───── MATERIALS PROVIDED

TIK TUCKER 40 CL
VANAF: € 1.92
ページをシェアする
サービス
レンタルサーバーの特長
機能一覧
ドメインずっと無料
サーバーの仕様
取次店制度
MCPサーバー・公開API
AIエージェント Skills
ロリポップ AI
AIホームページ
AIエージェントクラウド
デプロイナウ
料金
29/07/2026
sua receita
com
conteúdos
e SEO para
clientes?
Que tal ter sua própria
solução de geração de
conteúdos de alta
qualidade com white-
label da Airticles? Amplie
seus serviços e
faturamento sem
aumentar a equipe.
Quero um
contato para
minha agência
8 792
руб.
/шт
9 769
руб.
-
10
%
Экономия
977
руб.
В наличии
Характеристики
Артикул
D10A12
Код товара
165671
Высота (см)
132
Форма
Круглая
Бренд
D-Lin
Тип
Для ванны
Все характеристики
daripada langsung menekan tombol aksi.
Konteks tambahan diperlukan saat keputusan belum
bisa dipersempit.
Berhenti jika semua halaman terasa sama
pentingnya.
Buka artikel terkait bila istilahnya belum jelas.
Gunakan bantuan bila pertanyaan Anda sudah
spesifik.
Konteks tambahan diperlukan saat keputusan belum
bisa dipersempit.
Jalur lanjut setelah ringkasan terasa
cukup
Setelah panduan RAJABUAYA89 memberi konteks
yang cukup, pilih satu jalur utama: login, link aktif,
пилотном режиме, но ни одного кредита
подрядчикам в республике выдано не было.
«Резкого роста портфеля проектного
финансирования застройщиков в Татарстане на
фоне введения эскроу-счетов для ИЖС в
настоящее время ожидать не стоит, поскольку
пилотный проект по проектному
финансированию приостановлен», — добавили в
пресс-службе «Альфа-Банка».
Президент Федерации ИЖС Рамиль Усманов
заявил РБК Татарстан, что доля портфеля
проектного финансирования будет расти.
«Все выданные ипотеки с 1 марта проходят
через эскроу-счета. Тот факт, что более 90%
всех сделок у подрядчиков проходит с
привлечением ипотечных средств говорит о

──────────

## PROBLEM
Rewrite all of the data with each "руб." swapped for "₽", leaving every other line as it is.

## SOLUTION BELOW
TIK TUCKER 40 CL
VANAF: € 1.92
ページをシェアする
サービス
レンタルサーバーの特長
機能一覧
ドメインずっと無料
サーバーの仕様
取次店制度
MCPサーバー・公開API
AIエージェント Skills
ロリポップ AI
AIホームページ
AIエージェントクラウド
デプロイナウ
料金
29/07/2026
sua receita
com
conteúdos
e SEO para
clientes?
Que tal ter sua própria
solução de geração de
conteúdos de alta
qualidade com white-
label da Airticles? Amplie
seus serviços e
faturamento sem
aumentar a equipe.
Quero um
contato para
minha agência
8 792
₽
/шт
9 769
₽
-
10
%
Экономия
977
₽
В наличии
Характеристики
Артикул
D10A12
Код товара
165671
Высота (см)
132
Форма
Круглая
Бренд
D-Lin
Тип
Для ванны
Все характеристики
daripada langsung menekan tombol aksi.
Konteks tambahan diperlukan saat keputusan belum
bisa dipersempit.
Berhenti jika semua halaman terasa sama
pentingnya.
Buka artikel terkait bila istilahnya belum jelas.
Gunakan bantuan bila pertanyaan Anda sudah
spesifik.
Konteks tambahan diperlukan saat keputusan belum
bisa dipersempit.
Jalur lanjut setelah ringkasan terasa
cukup
Setelah panduan RAJABUAYA89 memberi konteks
yang cukup, pilih satu jalur utama: login, link aktif,
пилотном режиме, но ни одного кредита
подрядчикам в республике выдано не было.
«Резкого роста портфеля проектного
финансирования застройщиков в Татарстане на
фоне введения эскроу-счетов для ИЖС в
настоящее время ожидать не стоит, поскольку
пилотный проект по проектному
финансированию приостановлен», — добавили в
пресс-службе «Альфа-Банка».
Президент Федерации ИЖС Рамиль Усманов
заявил РБК Татарстан, что доля портфеля
проектного финансирования будет расти.
«Все выданные ипотеки с 1 марта проходят
через эскроу-счета. Тот факт, что более 90%
всех сделок у подрядчиков проходит с
привлечением ипотечных средств говорит о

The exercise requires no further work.